Classification Clustering And Association Rules
Assignment – 6:
Classification, Clustering and Association Rules
Learning Objectives: Learn to apply Supervised (Classification) and Unsupervised Learning Methods (Segmentation / Association Rules) to business problems.
Datasets: (1) Loan Offer Sample Data.jmp; (2) Utilities.jmp; (3) Vegetable Stand.xlsx
Directions/ Submission Requirements:
- There are three parts in this assignment. Each Part is worth 30 points. The summary document (point 4 below) carries 10 points.
- Save Scripts all scripts in the Data Table; Upload in the Assignment section.
- Cut/paste JMP outputs in the working document. Submit / upload this in the assignment section. Penalty for non-submission of working document = 5 points
- (10 points) Provide a Summary Document – provide highlights of answers. It should include the taken to solve each problem. Submit / upload this in the assignment section. (Also submit in Turnitin as well). Penalty for non-submission of summary document = 25%
A. Classification: (30 points) Dataset: Loan Offer Sample Data.jmp;
1. Your Task: Develop a model for “Loan Offer Acceptance” using the “classification tree” method (using JMP). For this, partition the Data (60-40) using Seed = 123.
- (5 points) Use all variables and Validation column. “Go” What is the optimum number of split? Provide Fit Details. Misclassification rates for Training; and for validation) Answer the following for No of Split = 5 Provide Fit Details and Leaf Report:
- (5 points) What is the model? Write in Simple English the very first rule --
- (5 points) Which are the top two attributes [Hint: column contributions] in this model?
- (5 points) Which variables appear to be not relevant for classification?
- (5 points) What level of accuracy might be expected in practice when you use this model? [Hint: Look at Fit Details]
- (5 points) Assume Cutoff = 0.5. Will a client with the following profile accept the loan offer? Income = 100; Education = 1; Family = 3; CCavg = 2? Hint: Save Prediction Formula and add a new row with this data. Read the Outcome.)
B. Clustering / Segmentation: Dataset: (30 points): Dataset: Utilities.jmp
- Your Task: Segment Data for k = 3, 4, and 5. (Use only Cost, Demand, Sales and Nuclear)
- (5 points) Which is the optimum number of cluster?

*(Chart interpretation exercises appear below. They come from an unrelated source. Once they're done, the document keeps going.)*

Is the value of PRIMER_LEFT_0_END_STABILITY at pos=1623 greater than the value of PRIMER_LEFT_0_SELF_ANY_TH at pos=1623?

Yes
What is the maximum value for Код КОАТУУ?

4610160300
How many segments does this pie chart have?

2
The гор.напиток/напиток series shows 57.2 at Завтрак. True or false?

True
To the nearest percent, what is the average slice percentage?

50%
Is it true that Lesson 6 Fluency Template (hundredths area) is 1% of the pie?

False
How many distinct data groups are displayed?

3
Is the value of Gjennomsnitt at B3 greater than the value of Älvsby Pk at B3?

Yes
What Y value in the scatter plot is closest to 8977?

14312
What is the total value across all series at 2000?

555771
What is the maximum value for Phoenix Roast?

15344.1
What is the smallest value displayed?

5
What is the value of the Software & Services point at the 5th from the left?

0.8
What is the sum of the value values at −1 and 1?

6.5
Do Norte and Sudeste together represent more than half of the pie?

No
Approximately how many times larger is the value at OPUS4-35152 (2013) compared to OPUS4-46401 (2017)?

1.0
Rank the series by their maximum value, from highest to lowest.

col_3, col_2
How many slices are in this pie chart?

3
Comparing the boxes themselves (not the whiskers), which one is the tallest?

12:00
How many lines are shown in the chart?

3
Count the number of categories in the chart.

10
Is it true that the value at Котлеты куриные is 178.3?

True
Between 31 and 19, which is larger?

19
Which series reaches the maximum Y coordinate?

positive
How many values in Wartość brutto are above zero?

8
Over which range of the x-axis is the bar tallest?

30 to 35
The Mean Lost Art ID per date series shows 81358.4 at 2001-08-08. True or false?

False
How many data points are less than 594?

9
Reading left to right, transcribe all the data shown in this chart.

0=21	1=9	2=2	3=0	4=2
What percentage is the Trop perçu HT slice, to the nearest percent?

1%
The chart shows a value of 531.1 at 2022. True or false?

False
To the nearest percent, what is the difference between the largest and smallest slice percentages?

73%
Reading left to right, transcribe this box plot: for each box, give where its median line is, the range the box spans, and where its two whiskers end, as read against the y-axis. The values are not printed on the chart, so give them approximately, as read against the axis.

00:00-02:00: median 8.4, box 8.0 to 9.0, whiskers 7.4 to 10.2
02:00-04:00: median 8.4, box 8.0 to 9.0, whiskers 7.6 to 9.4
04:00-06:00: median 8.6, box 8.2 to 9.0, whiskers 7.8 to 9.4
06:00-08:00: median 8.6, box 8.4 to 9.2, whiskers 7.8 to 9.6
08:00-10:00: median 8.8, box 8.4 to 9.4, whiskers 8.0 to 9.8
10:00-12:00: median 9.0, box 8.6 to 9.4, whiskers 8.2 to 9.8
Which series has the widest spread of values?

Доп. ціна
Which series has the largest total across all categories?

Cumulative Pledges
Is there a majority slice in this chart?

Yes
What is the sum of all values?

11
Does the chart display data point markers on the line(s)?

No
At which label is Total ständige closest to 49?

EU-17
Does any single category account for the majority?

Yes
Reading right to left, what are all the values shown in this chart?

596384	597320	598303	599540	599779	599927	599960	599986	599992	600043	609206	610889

Now, For k = 3, save clusters and save the Cluster Formula in the data table. Then
Answer the following questions for k = 3;
- (5 points) Suitably name each cluster based on segment characteristics. Why you chose these names?
- (5 points) Create parallel plots and show Mean → Share your insights a couple of sentences.
- (5 points) Create Scatterplots → Look at the Sales Vs Cost Scatter plot. Which cluster does not overlap. What are the utilities in that cluster?
- (5 points) Which is the smallest cluster? What companies are in that cluster?
- (5 points) For the values Cost = 120, Demand = 8.7, Sales = 9500 and Nuclear = 25 → Which cluster would this belong to. [Hint: Add a new row and look up the answer in the formula]
C. Association Rules/ Affinity Analysis (30 points)
3. Scenario: A supermarket database has 10000 point of sales transactions, out of which 2,000 include both items A and B and 800 of these include item C. The number of total transactions for C is 5000.
Consider the association rule “If A and B are purchased, then C is also purchased.” Answer the following questions (15 points):
- (5 points) What is the support for this rule?
- (5 points) What is the confidence for rule?
- (5 points) What is the lift for rule?
4. Scenario: A local farmer has set up a roadside vegetable stand and if offering the following items for sale: [Asparagus, Beans, Broccoli, Corn, Green peppers, Squash, and Tomatoes]. One by one customers pull over, pick up a basket, and purchase various combination of items. The transactions [T] and Items Purchased [D] are given in the file “Vegetable Stand.xlsx”. Consider the association rule, “If Squash is bought, then Beans are also bought”. Answer the following questions (15 points):
- (3 points) How many transactions are there where Squash was bought?
- (3 points) How many transactions where beans were also bought?
- (3 points) What is the support for this association rule?
- (3 points) What is the confidence for this rule?
- (3 points) What is the lift for this rule?